Reputation: 1629
I have to divide an unsigned long int for a size_t (returned from a dimension of a array with size() ) like this:
vector<string> mapped_samples;
vector<double> mean;
vector<unsigned long> feature_sum;
/* elaboration here */
mean.at(index) = feature_sum.at(index) /mapped_samples.size();
but in this way an integer division takes place (I lose the decimal part. That's no good)
Therefore, I can do:
mean.at(index) = feature_sum.at(index) / double(mapped_samples.size());
But in this way feature_sum.at(index)
is automatically converted (Temporary copy) to double
and I could lose precision. How can I tackle the question? I have to use some library?
It could be precision loss when you convert the unsigned long in double (because the unsigned long value could be larger than maximum double) The unsigned long value is the sum of the features (positives values). The samples of feature can be 1000000 or more and the sum of values of the features can be enourmus. The max value of a feature is 2000 thus: 2000*1000000 or more
(I'm using C++11)
Upvotes: 3
Views: 2997
Reputation: 45414
you cannot do better (if you want to store the result as a double
), than the simple
std::uint64_t x=some_value, y=some_other_value;
auto mean = double(x)/double(y);
because the relative accuracy of the truncated form of the correct result using float128
auto improved = double(float128(x)/float128(x))

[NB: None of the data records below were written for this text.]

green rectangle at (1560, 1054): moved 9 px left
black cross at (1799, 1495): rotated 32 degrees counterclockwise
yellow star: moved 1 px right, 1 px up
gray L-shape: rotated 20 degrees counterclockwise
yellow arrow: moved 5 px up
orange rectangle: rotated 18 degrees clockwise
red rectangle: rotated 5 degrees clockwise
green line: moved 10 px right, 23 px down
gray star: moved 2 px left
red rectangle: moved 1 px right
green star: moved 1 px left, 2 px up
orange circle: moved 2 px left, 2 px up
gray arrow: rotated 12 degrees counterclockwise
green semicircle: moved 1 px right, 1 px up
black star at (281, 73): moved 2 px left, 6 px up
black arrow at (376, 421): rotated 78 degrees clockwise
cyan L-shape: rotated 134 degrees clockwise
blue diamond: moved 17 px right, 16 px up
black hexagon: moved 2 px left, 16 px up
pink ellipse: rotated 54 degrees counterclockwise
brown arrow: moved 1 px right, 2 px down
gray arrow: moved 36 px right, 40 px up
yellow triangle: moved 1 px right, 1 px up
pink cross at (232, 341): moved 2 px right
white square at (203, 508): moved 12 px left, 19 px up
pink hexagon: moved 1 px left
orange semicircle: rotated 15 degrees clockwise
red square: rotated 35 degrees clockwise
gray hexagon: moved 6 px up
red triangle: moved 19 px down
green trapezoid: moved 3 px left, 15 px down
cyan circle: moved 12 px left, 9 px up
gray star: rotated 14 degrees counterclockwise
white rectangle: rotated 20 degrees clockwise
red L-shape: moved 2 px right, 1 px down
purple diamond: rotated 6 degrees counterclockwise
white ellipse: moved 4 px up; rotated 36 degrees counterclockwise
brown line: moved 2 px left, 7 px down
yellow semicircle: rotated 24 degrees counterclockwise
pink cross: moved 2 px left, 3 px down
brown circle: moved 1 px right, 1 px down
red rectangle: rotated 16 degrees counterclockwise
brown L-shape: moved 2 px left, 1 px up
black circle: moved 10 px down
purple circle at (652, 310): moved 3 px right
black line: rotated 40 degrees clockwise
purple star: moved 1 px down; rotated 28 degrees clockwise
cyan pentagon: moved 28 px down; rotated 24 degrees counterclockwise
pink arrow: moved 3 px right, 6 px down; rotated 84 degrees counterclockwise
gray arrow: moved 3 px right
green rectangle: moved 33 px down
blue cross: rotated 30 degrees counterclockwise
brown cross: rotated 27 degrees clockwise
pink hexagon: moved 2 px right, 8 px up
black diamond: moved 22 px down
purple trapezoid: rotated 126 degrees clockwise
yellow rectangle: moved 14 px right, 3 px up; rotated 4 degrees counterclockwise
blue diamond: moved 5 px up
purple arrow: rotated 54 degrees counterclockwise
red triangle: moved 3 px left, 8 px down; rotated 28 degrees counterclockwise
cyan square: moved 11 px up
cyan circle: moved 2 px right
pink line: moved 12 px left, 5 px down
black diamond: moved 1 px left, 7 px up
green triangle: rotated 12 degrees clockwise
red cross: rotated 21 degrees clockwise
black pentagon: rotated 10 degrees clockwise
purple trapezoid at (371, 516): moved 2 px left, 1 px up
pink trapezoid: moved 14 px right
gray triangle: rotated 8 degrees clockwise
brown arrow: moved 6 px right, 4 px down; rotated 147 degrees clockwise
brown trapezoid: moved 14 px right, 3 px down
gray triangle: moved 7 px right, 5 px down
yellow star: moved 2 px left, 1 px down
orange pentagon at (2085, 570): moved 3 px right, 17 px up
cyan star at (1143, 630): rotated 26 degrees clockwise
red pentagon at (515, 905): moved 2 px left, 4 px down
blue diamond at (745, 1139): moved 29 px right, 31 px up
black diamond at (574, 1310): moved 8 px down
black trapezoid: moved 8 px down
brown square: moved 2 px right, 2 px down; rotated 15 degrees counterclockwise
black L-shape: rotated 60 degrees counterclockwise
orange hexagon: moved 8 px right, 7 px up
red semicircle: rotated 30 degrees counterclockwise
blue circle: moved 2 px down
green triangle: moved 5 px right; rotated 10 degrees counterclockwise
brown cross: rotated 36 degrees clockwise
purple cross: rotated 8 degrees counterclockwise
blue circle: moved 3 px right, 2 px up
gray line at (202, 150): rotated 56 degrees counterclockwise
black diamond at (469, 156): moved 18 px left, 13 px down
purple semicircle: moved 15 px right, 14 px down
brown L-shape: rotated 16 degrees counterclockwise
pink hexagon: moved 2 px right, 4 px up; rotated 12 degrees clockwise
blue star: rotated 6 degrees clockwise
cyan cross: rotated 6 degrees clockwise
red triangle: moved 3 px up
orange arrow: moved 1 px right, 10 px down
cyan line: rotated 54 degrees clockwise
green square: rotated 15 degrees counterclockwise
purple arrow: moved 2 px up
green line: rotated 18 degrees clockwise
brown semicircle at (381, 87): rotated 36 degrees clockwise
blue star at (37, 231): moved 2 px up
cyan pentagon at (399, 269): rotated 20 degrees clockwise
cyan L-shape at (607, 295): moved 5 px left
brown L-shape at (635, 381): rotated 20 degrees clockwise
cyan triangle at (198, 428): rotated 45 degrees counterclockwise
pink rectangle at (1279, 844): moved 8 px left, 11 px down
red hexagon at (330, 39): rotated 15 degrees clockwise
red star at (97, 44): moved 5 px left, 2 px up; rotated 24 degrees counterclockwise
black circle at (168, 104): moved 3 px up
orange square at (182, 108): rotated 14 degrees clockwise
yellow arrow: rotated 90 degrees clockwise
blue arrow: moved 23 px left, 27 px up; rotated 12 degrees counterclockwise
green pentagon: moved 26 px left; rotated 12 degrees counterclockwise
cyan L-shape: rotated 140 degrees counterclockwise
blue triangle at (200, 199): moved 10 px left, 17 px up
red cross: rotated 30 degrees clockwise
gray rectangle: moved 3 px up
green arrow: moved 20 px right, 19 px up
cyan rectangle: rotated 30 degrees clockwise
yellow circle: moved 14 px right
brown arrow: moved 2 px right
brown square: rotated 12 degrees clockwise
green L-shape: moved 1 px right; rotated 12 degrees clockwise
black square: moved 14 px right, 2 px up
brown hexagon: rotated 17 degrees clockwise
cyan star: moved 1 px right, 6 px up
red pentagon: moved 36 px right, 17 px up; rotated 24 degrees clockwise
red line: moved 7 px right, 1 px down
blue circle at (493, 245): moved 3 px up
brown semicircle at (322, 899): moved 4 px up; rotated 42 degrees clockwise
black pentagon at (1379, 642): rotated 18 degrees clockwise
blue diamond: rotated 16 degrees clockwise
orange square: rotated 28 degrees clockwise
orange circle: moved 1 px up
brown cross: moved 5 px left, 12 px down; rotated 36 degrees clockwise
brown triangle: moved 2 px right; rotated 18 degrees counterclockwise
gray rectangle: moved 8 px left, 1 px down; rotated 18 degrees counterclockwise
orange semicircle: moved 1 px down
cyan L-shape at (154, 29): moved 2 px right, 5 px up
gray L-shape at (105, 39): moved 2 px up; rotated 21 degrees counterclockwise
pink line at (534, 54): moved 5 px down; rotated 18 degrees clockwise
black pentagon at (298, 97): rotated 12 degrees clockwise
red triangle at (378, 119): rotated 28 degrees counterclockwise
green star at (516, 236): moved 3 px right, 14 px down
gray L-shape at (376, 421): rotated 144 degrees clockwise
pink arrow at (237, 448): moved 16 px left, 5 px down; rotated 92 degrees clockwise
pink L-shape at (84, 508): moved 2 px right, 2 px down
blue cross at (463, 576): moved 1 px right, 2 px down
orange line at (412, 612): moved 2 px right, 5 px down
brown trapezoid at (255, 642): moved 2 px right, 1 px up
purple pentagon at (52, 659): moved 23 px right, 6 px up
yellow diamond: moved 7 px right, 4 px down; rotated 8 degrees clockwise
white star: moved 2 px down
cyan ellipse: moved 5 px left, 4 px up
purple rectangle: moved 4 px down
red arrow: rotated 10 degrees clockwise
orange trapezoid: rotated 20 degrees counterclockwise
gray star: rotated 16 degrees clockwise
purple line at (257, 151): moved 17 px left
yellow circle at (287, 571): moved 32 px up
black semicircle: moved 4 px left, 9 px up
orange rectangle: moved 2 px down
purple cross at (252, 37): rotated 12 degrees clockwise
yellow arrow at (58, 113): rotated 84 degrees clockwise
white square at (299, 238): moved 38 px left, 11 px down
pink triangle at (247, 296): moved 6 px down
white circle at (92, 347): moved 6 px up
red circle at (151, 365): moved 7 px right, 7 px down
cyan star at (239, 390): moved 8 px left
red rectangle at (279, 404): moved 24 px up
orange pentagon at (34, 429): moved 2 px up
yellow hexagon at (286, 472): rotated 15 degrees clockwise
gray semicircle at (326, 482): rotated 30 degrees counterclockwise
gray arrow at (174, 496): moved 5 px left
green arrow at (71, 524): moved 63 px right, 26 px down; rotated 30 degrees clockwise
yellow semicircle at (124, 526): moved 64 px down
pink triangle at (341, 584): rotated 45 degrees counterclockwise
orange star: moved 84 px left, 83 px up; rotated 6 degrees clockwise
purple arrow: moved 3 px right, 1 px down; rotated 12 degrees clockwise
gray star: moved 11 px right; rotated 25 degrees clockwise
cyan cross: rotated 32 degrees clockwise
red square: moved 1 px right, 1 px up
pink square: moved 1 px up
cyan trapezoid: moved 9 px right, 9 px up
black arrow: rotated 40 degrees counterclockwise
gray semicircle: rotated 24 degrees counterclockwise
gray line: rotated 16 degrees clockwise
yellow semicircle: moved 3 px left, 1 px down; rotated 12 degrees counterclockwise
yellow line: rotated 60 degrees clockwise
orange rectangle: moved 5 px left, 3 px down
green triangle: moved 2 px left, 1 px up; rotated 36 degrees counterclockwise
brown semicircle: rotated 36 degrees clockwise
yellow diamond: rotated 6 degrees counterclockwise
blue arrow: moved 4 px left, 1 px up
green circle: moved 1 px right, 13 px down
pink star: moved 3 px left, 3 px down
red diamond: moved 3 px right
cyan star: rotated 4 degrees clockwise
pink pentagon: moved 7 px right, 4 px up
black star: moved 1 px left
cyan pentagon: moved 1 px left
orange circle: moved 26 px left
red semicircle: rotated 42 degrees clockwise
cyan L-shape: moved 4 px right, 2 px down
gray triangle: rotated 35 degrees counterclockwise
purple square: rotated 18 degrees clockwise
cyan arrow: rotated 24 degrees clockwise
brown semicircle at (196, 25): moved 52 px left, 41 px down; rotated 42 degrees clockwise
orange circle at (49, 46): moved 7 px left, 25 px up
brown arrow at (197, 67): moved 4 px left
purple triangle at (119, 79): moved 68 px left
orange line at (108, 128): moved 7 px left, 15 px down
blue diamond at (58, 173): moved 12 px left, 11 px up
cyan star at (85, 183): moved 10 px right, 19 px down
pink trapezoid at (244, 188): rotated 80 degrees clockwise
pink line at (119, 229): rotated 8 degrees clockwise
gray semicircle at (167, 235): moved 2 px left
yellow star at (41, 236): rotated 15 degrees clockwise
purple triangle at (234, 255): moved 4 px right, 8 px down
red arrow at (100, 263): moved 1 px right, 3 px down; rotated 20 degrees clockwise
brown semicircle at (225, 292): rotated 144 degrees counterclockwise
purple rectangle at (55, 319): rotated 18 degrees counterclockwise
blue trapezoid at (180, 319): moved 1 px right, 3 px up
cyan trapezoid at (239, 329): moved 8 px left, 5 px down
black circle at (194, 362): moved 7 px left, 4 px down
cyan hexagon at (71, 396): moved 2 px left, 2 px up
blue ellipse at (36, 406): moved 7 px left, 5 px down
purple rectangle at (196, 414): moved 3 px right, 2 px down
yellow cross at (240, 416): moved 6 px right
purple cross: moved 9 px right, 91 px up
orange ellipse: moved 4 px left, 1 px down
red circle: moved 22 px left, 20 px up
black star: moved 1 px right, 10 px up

is typically the same (for typical input -- there may be rare inputs, where improvement is possible). Both have a relative error dictated by the length of the mantissa for double
(53 bits). So the simple answer is: either use a more accurate type than double
for your mean or forget about this issue.
To see the relative accuracy, let us assume that
x=a*(1+e); // a=double(x)
y=b*(1+f); // b=double(y)
where e
, f
are of the order 2^-53.
Then the 'correct' quotient is to first order in e
and f
(x/y) = (a/b) * (1 + e - f)
Converting this to double
incurs another relative error of the order of 2^-53, i.e. of the same order as the the error of (a/b)
, the result of the naive
mean = double(x)/double(y).
Of course, e
and f
can conspire to cancel, when more accuracy can be gained by the methods suggested in other answers, but typically the accuracy cannot be improved.
Upvotes: 2
Reputation: 206567
You could use:
// Grab the integral part of the division
auto v1 = feature_sum.at(index)/mapped_samples.size();
// Grab the remainder of the division
auto v2 = feature_sum.at(index)%mapped_samples.size();
// Dividing 1.0*v2 is unlikely to lose precision
mean.at(index) = v1 + static_cast<double>(v2)/mapped_samples.size();
Upvotes: 3
Reputation: 20080
You could try to use std::div
Along the lines
auto dv = std::div(feature_sum.at(index), mapped_samples.size());
double mean = dv.quot + dv.rem / double(mapped_samples.size());
Upvotes: 4